--- Data entries ---

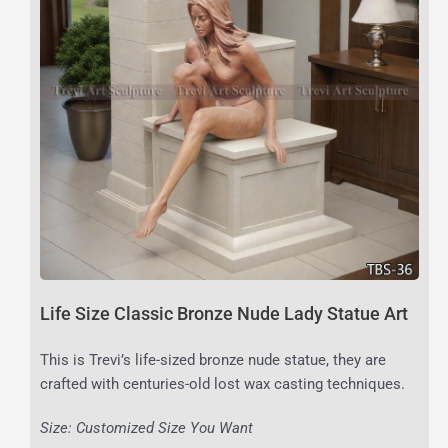
Life Size Classic Bronze Nude Lady Statue Art
This is Trevi’s life-sized bronze nude statue, they are
crafted with centuries-old lost wax casting techniques.
Size: Customized Size You Want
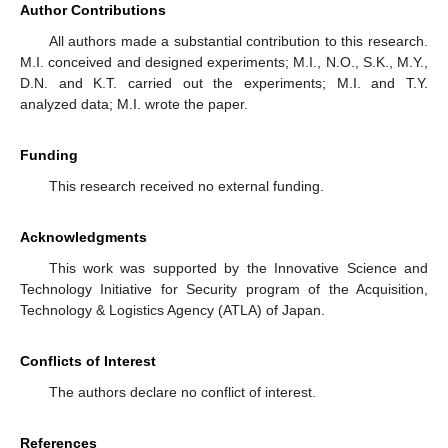
Author Contributions
All authors made a substantial contribution to this research.
M.I. conceived and designed experiments; M.I., N.O., S.K., M.Y.,
D.N. and K.T. carried out the experiments; M.I. and T.Y.
analyzed data; M.I. wrote the paper.
Funding
This research received no external funding.
Acknowledgments
This work was supported by the Innovative Science and
Technology Initiative for Security program of the Acquisition,
Technology & Logistics Agency (ATLA) of Japan.
Conflicts of Interest
The authors declare no conflict of interest.
References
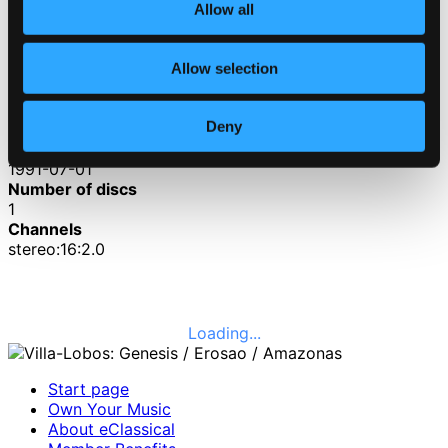
3.
Amazonas
Allow all
CD Quality: $2.36
Dawn in a Tropical Forest
Allow selection
4.
Dawn in a Tropical Forest
CD Quality:
$1.81
Deny
Published date
1991-07-01
Number of discs
1
Channels
stereo:16:2.0
Loading...
Start page
Own Your Music
About eClassical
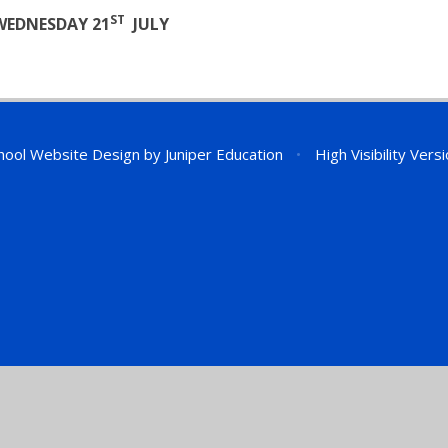
ST
WEDNESDAY 21
JULY
hool Website Design by
Juniper Education
•
High Visibility Vers
ick here for more information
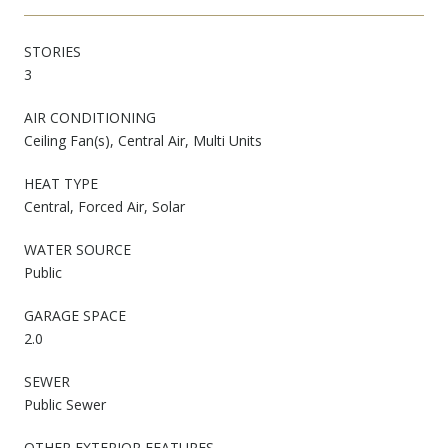
STORIES
3
AIR CONDITIONING
Ceiling Fan(s), Central Air, Multi Units
HEAT TYPE
Central, Forced Air, Solar
WATER SOURCE
Public
GARAGE SPACE
2.0
SEWER
Public Sewer
OTHER EXTERIOR FEATURES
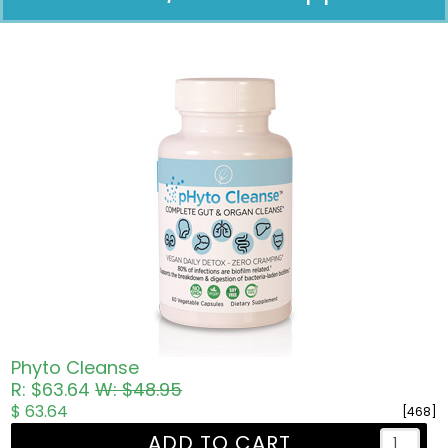
Pricing in USD
Phyto Cleanse
R: $63.64
W: $48.95
$ 63.64
[468]
ADD TO CART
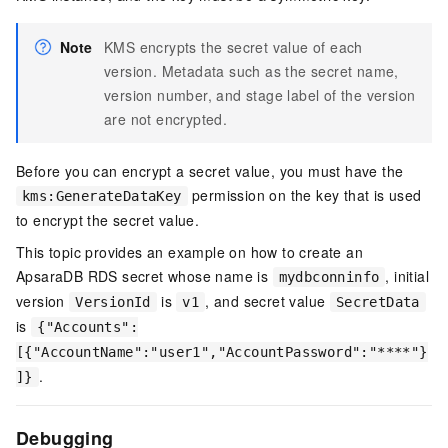
Note
KMS encrypts the secret value of each
version. Metadata such as the secret name,
version number, and stage label of the version
are not encrypted.
Before you can encrypt a secret value, you must have the
permission on the key that is used
kms:GenerateDataKey
to encrypt the secret value.
This topic provides an example on how to create an
ApsaraDB RDS secret whose name is
, initial
mydbconninfo
version
is
, and secret value
VersionId
v1
SecretData
is
{"Accounts":
[{"AccountName":"user1","AccountPassword":"****"}
.
]}
Debugging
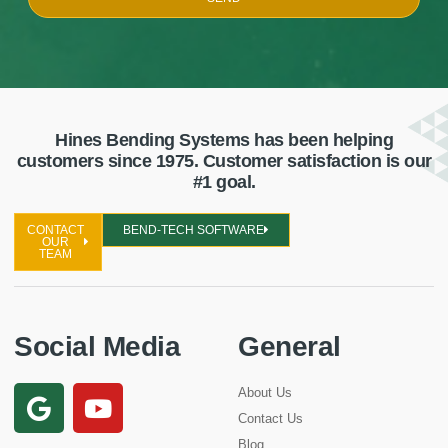
Hines Bending Systems has been helping
customers since 1975. Customer satisfaction is our
#1 goal.
CONTACT
BEND-TECH SOFTWARE
OUR
TEAM
Social Media
General
About Us
Contact Us
Blog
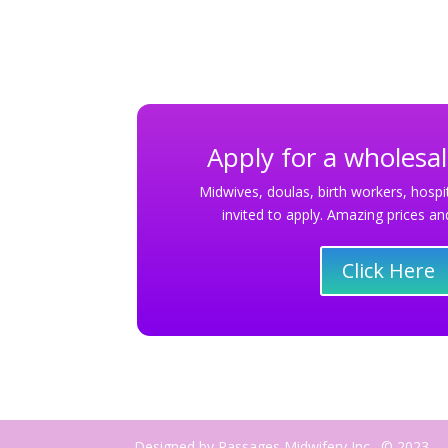
Apply for a wholesa
Midwives, doulas, birth workers, hospit
invited to apply. Amazing prices 
Click Here
Designed by Passages Midwifery Inc., © 2023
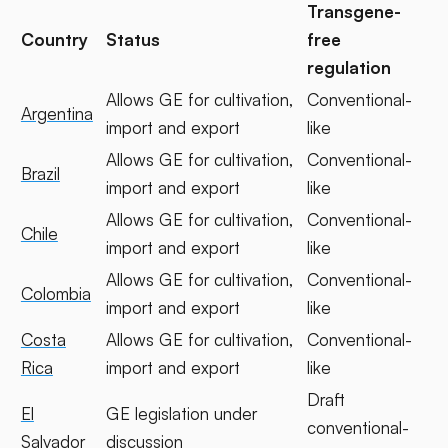
Transgene-
Country
Status
free
regulation
Allows GE for cultivation,
Conventional-
Argentina
import and export
like
Allows GE for cultivation,
Conventional-
Brazil
import and export
like
Allows GE for cultivation,
Conventional-
Chile
import and export
like
Allows GE for cultivation,
Conventional-
Colombia
import and export
like
Costa
Allows GE for cultivation,
Conventional-
Rica
import and export
like
Draft
El
GE legislation under
conventional-
Salvador
discussion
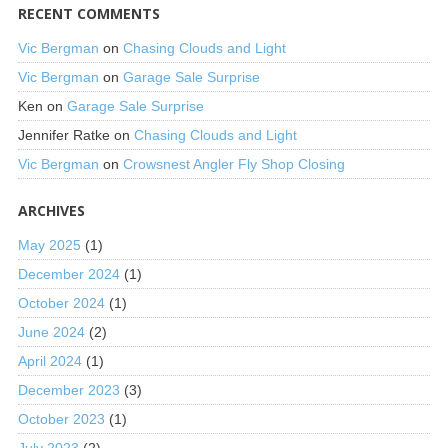
RECENT COMMENTS
Vic Bergman
on
Chasing Clouds and Light
Vic Bergman
on
Garage Sale Surprise
Ken
on
Garage Sale Surprise
Jennifer Ratke
on
Chasing Clouds and Light
Vic Bergman
on
Crowsnest Angler Fly Shop Closing
ARCHIVES
May 2025
(1)
December 2024
(1)
October 2024
(1)
June 2024
(2)
April 2024
(1)
December 2023
(3)
October 2023
(1)
July 2023
(2)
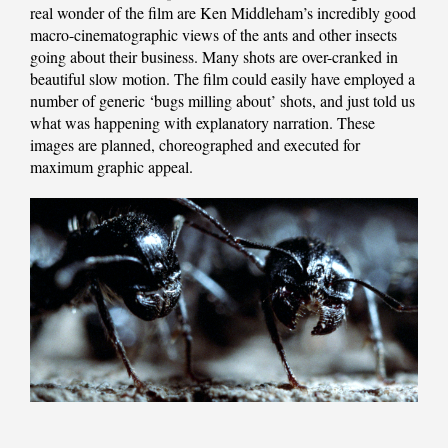
real wonder of the film are Ken Middleham’s incredibly good
macro-cinematographic views of the ants and other insects
going about their business. Many shots are over-cranked in
beautiful slow motion. The film could easily have employed a
number of generic ‘bugs milling about’ shots, and just told us
what was happening with explanatory narration. These
images are planned, choreographed and executed for
maximum graphic appeal.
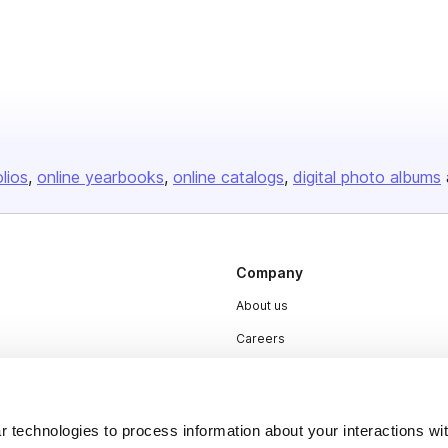
olios
online yearbooks
online catalogs
digital photo albums
Company
About us
Careers
Plans & Pricing
Press
 technologies to process information about your interactions wi
Contact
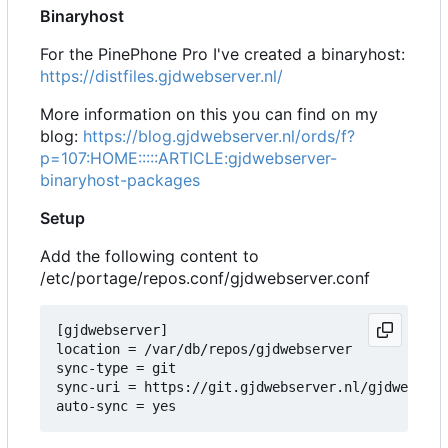
Binaryhost
For the PinePhone Pro I've created a binaryhost:
https://distfiles.gjdwebserver.nl/
More information on this you can find on my
blog:
https://blog.gjdwebserver.nl/ords/f?
p=107:HOME:::::ARTICLE:gjdwebserver-
binaryhost-packages
Setup
Add the following content to
/etc/portage/repos.conf/gjdwebserver.conf
[gjdwebserver]

location = /var/db/repos/gjdwebserver

sync-type = git

sync-uri = https://git.gjdwebserver.nl/gjdwebserv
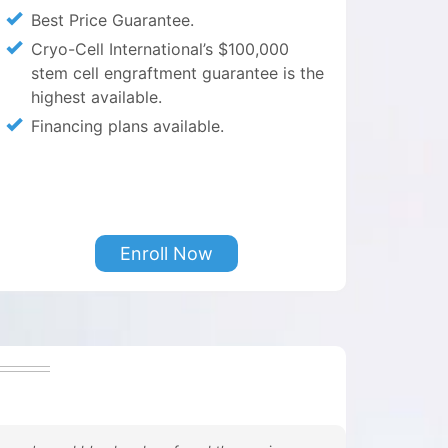
Best Price Guarantee.
Cryo-Cell International’s $100,000
stem cell engraftment guarantee is the
highest available.
Financing plans available.
Enroll Now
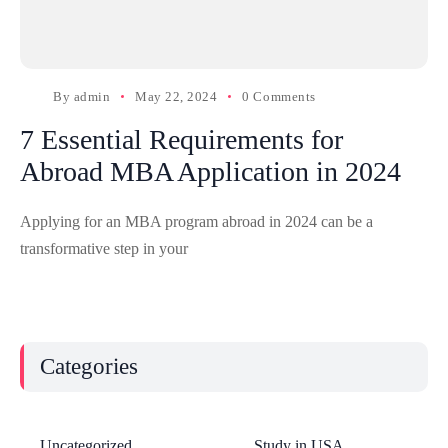
By
admin
May 22, 2024
0 Comments
7 Essential Requirements for
Abroad MBA Application in 2024
Applying for an MBA program abroad in 2024 can be a
transformative step in your
Categories
Uncategorized
Study in USA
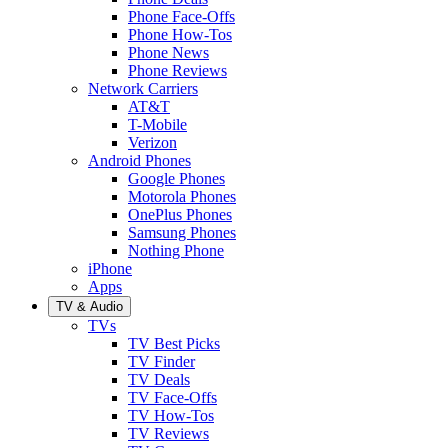
Phone Face-Offs
Phone How-Tos
Phone News
Phone Reviews
Network Carriers
AT&T
T-Mobile
Verizon
Android Phones
Google Phones
Motorola Phones
OnePlus Phones
Samsung Phones
Nothing Phone
iPhone
Apps
TV & Audio
TVs
TV Best Picks
TV Finder
TV Deals
TV Face-Offs
TV How-Tos
TV Reviews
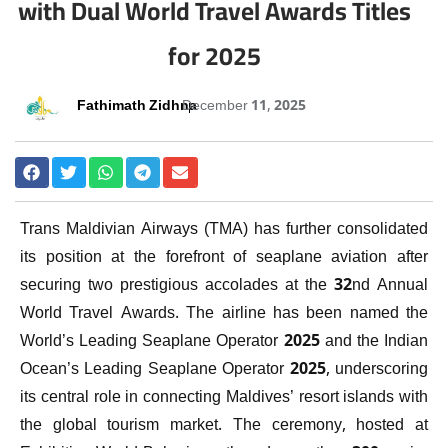
with Dual World Travel Awards Titles
for 2025
Fathimath Zidhna
December 11, 2025
Trans Maldivian Airways (TMA) has further consolidated
its position at the forefront of seaplane aviation after
securing two prestigious accolades at the 32nd Annual
World Travel Awards. The airline has been named the
World’s Leading Seaplane Operator 2025 and the Indian
Ocean’s Leading Seaplane Operator 2025, underscoring
its central role in connecting Maldives’ resort islands with
the global tourism market. The ceremony, hosted at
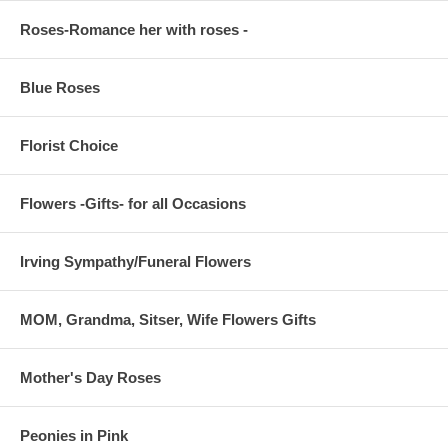
Roses-Romance her with roses -
Blue Roses
Florist Choice
Flowers -Gifts- for all Occasions
Irving Sympathy/Funeral Flowers
MOM, Grandma, Sitser, Wife Flowers Gifts
Mother's Day Roses
Peonies in Pink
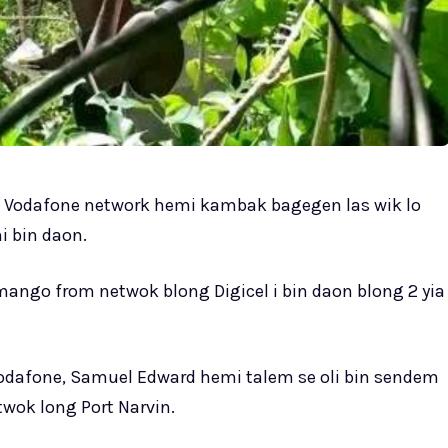
m Vodafone network hemi kambak bagegen las wik lo
i bin daon.
ango from netwok blong Digicel i bin daon blong 2 yia
odafone, Samuel Edward hemi talem se oli bin sendem
wok long Port Narvin.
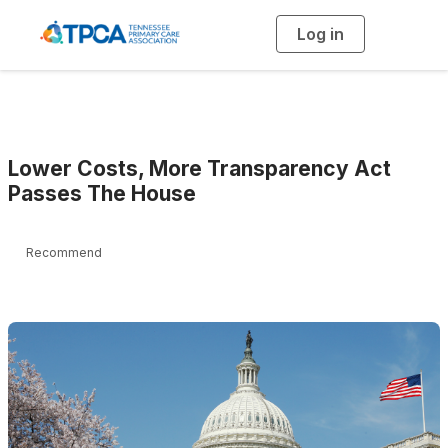
Log in
T
o
g
g
l
e
n
a
v
i
g
Lower Costs, More Transparency Act
a
t
Passes The House
i
o
n
Recommend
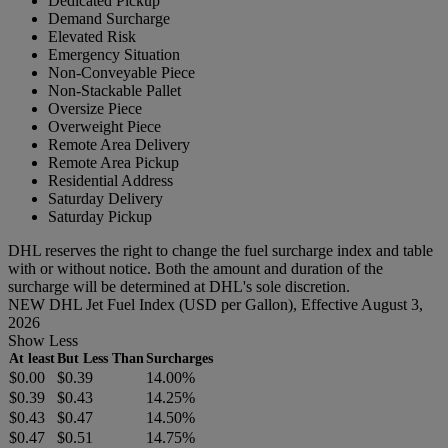
Dedicated Pickup
Demand Surcharge
Elevated Risk
Emergency Situation
Non-Conveyable Piece
Non-Stackable Pallet
Oversize Piece
Overweight Piece
Remote Area Delivery
Remote Area Pickup
Residential Address
Saturday Delivery
Saturday Pickup
DHL reserves the right to change the fuel surcharge index and table
with or without notice. Both the amount and duration of the
surcharge will be determined at DHL's sole discretion.
NEW DHL Jet Fuel Index (USD per Gallon), Effective August 3,
2026
Show Less
At least
But Less Than
Surcharges
$0.00
$0.39
14.00%
$0.39
$0.43
14.25%
$0.43
$0.47
14.50%
$0.47
$0.51
14.75%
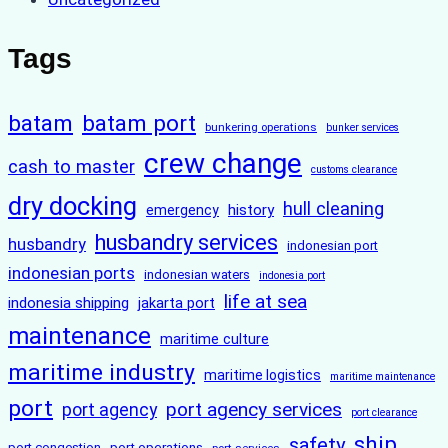
Tags
batam
batam port
bunkering operations
bunker services
crew change
cash to master
customs clearance
dry docking
hull cleaning
history
emergency
husbandry services
husbandry
indonesian port
indonesian ports
indonesian waters
indonesia port
life at sea
indonesia shipping
jakarta port
maintenance
maritime culture
maritime industry
maritime logistics
maritime maintenance
port
port agency services
port agency
port clearance
ship
safety
port congestion
port operations
port services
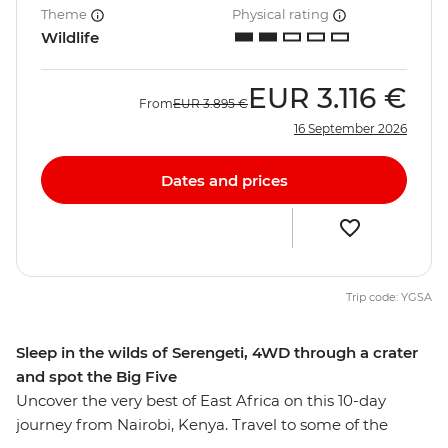
Theme
Physical rating
Wildlife
EUR
3.116 €
From
EUR
3.895 €
16 September 2026
Dates and prices
Trip code: YGSA
Sleep in the wilds of Serengeti, 4WD through a crater
and spot the Big Five
Uncover the very best of East Africa on this 10-day
journey from Nairobi, Kenya. Travel to some of the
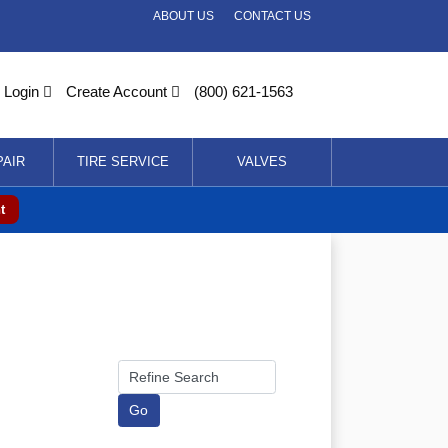
ABOUT US
CONTACT US
Login
Create Account
(800) 621-1563
PAIR
TIRE SERVICE
VALVES
t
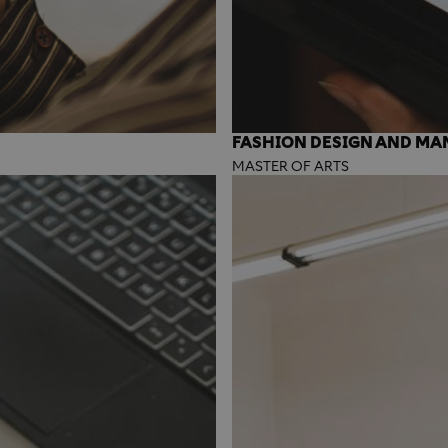
FASHION DESIGN AND M
MASTER OF ARTS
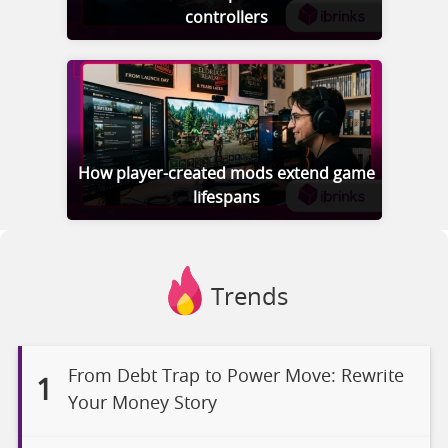
controllers
How player-created mods extend game
lifespans
Trends
From Debt Trap to Power Move: Rewrite
1
Your Money Story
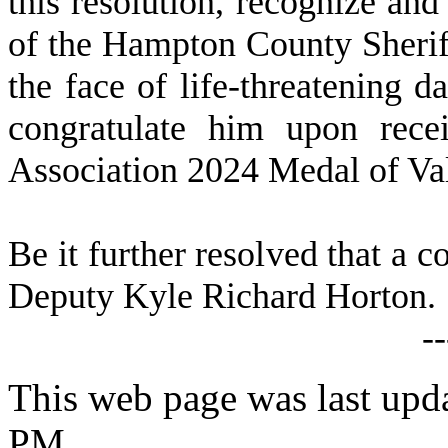
this resolution, recognize a
of the Hampton County Sheriff
the face of life-threatening d
congratulate him upon recei
Association 2024 Medal of Va
Be it further resolved that a c
Deputy Kyle Richard Horton.
-
This web page was last upda
PM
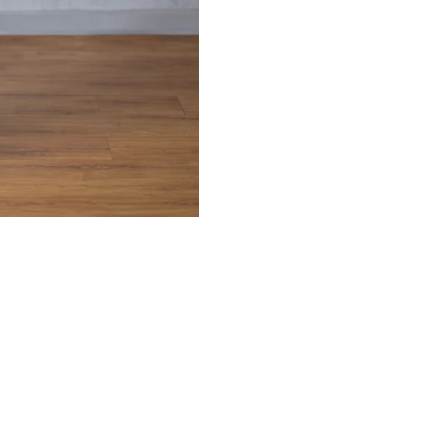
Confirm your age
Are you 18 years old or older?
NO, I'M NOT
YES, I AM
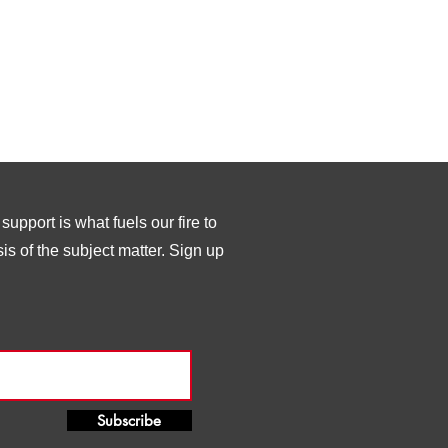
upport is what fuels our fire to
s of the subject matter. Sign up
Subscribe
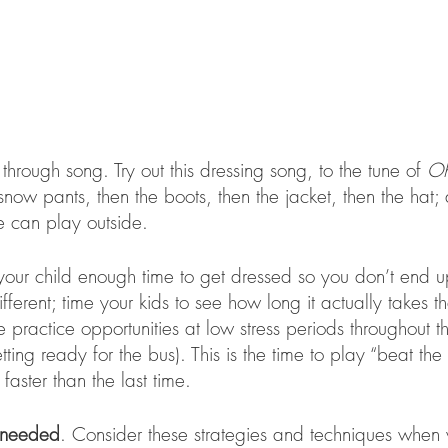
through song. Try out this dressing song, to the tune of 
Oh
e snow pants, then the boots, then the jacket, then the hat;
e can play outside. 
our child enough time to get dressed so you don’t end up
fferent; time your kids to see how long it actually takes th
 practice opportunities at low stress periods throughout t
ing ready for the bus). This is the time to play “beat the c
faster than the last time. 
 needed
. Consider these strategies and techniques when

--- Task directions ---
Starting with the line that has "May 22, 2024" and going on through the line that has "Non-Conveyable Piece", transcribe the records above exactly, but skip the pictures.

--- Result of this task ---
May 22, 2024
0 Comments
7 Essential Requirements for
Abroad MBA Application in 2024
Applying for an MBA program abroad in 2024 can be a
transformative step in your
Categories
Uncategorized
Study in USA
Phone Face-Offs
Phone How-Tos
Phone News
Phone Reviews
Network Carriers
AT&T
T-Mobile
Verizon
Android Phones
Google Phones
Motorola Phones
OnePlus Phones
Samsung Phones
Nothing Phone
iPhone
Apps
TV & Audio
TVs
TV Best Picks
TV Finder
TV Deals
TV Face-Offs
TV How-Tos
TV Reviews
with Dual World Travel Awards Titles
for 2025
Fathimath Zidhna
December 11, 2025
Trans Maldivian Airways (TMA) has further consolidated
its position at the forefront of seaplane aviation after
securing two prestigious accolades at the 32nd Annual
World Travel Awards. The airline has been named the
World’s Leading Seaplane Operator 2025 and the Indian
Ocean’s Leading Seaplane Operator 2025, underscoring
its central role in connecting Maldives’ resort islands with
the global tourism market. The ceremony, hosted at
Roses-Romance her with roses -
Blue Roses
Florist Choice
Flowers -Gifts- for all Occasions
Irving Sympathy/Funeral Flowers
MOM, Grandma, Sitser, Wife Flowers Gifts
Mother's Day Roses
Peonies in Pink
m Vodafone network hemi kambak bagegen las wik lo
i bin daon.
ango from netwok blong Digicel i bin daon blong 2 yia
odafone, Samuel Edward hemi talem se oli bin sendem
wok long Port Narvin.
Log in
T
o
g
g
l
e
n
a
v
i
g
Lower Costs, More Transparency Act
a
t
Passes The House
i
o
n
Recommend
Dedicated Pickup
Demand Surcharge
Elevated Risk
Emergency Situation
Non-Conveyable Piece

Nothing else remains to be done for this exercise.